Transmitter Location:
[map] [bird's eye] East of Wall Triana Highway, north of Nick Davis Road, just south of Harvest, on Capshaw Mountain.

Power (ERP):
100 kW

Antenna:
Omnidirectional

Antenna HAAT:
1,115 feet

Other Information:
60 dBu protected contour map, from the FCC.

:

PS-
WZYP All the hits
Time-
present
Text-
104.3 WZYP All the hits - 10 songs in a row
PTY-
Top 40
PI-WYZP-FM

AUX: 30 kW @ 702 feet HAAT. 60 dBu protected contour map, from the FCC.

More Information:
[FCC]
[FCCdata]
[Radio-Locator]

[Wikipedia]
[Facebook]


[Studio] Street View of the Huntsville market Cumulus studios on Lee Highway in Athens.
[Image] RDS text display on an Insignia HD portable radio, from September 2015.
[Image] RDS text display from an LG Insite cell phone, showing the PTY (format), PS (station name) and Radio Text fields. From June 2019.
[Image] A picture of a long-running WZYP sticker from the 80's. 33 kb.
[Image] A picture of a WZYP t-shirt from the summer of 1986. 72 kb.
[Image] A still image from a commercial ZYP's morning show of 1990, featuring Tom Grant and Karen Foster. The promo was shot in the studio. 47 kb.

Owner:
Cumulus Broadcasting LLC

History:
Athens Broadcast Company (H. F. Dunnavant), owners of 730 AM, WJMW, received a permit for a new FM station in May of 1958, for a Class A signal running 1.056 kW from a Gates BF-1A from the top of the existing AM tower on Hines Street in Athens, for 104.3 MHz.  The station went on the air later that year as WJMW-FM.  The calls changed to WJOF in 1958, and it's likely that the station had an automated Easy Listening format from this point onwards. 

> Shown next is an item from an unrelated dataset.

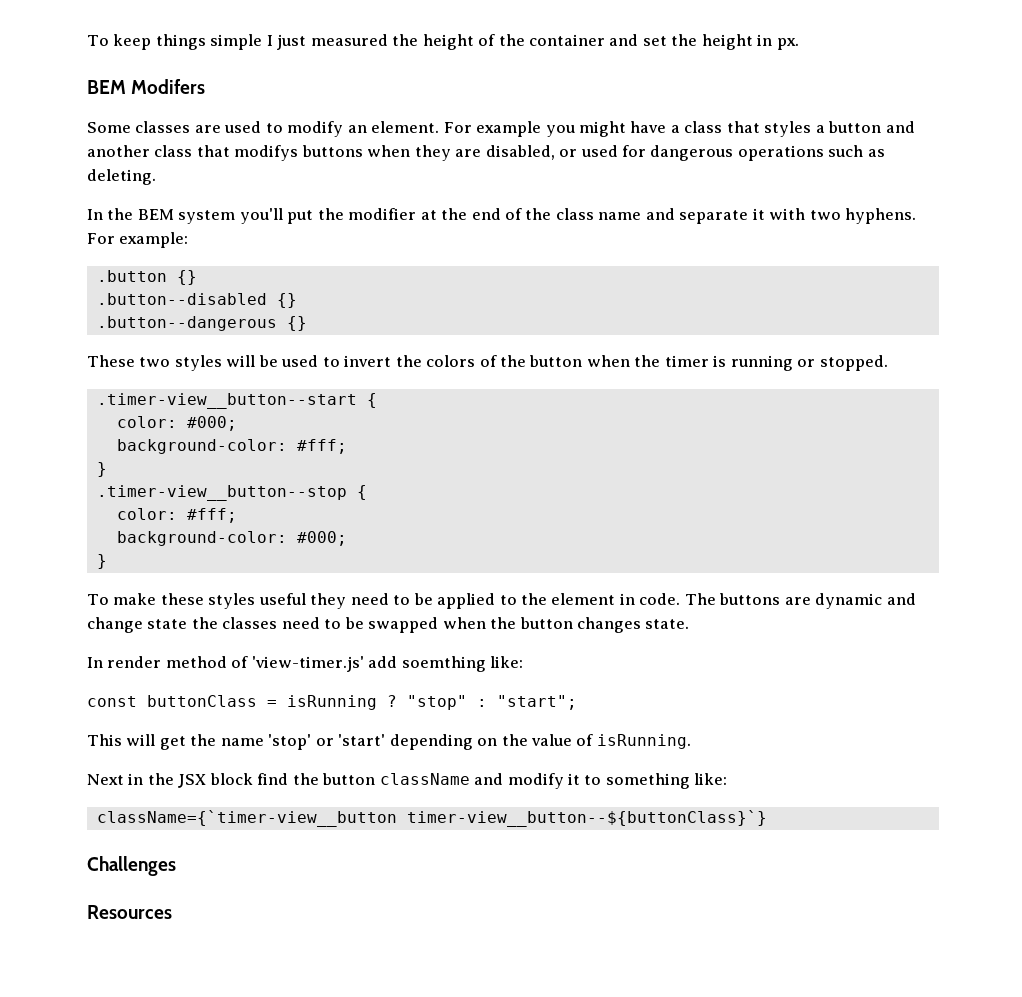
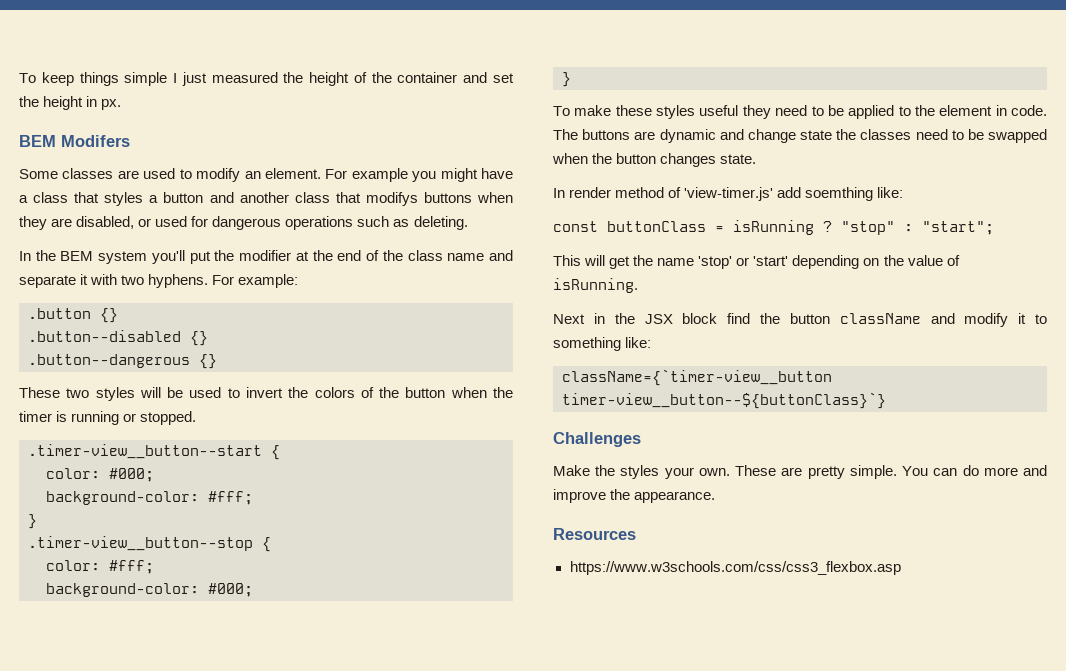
(176, 866) none -> [553,465,1047,479] [553,489,716,503] // Make the styles your own. These are pretty simple. You can do more and improve the appearance.
(172, 912) none -> [569,561,901,575] // https://www.w3schools.com/css/css3_flexbox.asp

The station got a boost in power to 50 kW in the summer of 1965.  They used a Gates FM-10G transmitter and a Gates FMA-6B 6 bay antenna to help increase coverage of the growing Huntsville area. 

The station sought to further increase their coverage in 1977, when they sought a permit to move the FM antenna up to Capshaw Mountain and boost power to 100 kW.  Decatur Telecable filed a petition for reconsideration on the permit, which held up the build-out for several years, and required some compromises such as relocating the antenna and lowering the overall height.  While working through those issues, the format appears to have flipped to Contemporary Hit Radio (CHR) as early as 1978.  That year, the station's legal ID was changed to "WJOF Athens-Huntsville" in anticipation of the full market coverage their mountaintop transmitter would provide.

The Capshaw Mountain facility finally signed on in the spring of 1981.  The station used a Sparta 625A transmitter, which fed a Phelps-Dodge CFM H.P. 10 antenna with 10 bays.  In 1983, the call sign changed to WZYP and it's been hit music ever since.  Later in the 80s, control of Athens Broadcasting was handed to Bill Dunnavant, and under his ownership the station eventually fell into the hands of Cumulus (along with several other area stations) in 2003.

In the spring of 2024 the station swapped antennas out, moving to an ERI Rototiller type antenna with 8 full spaced bays. The change necessitated some minor changes to the license, including a small correction of tower site coordinates.  There was no effective change in power, height or other major factors. A license to cover for that change was granted in mid-May 2024.  That same month Cumulus was granted a permit for a 30 kW auxiliary facility on the main transmitter tower site.  A license to cover for the auxiliary facility was granted in mid-August 2024.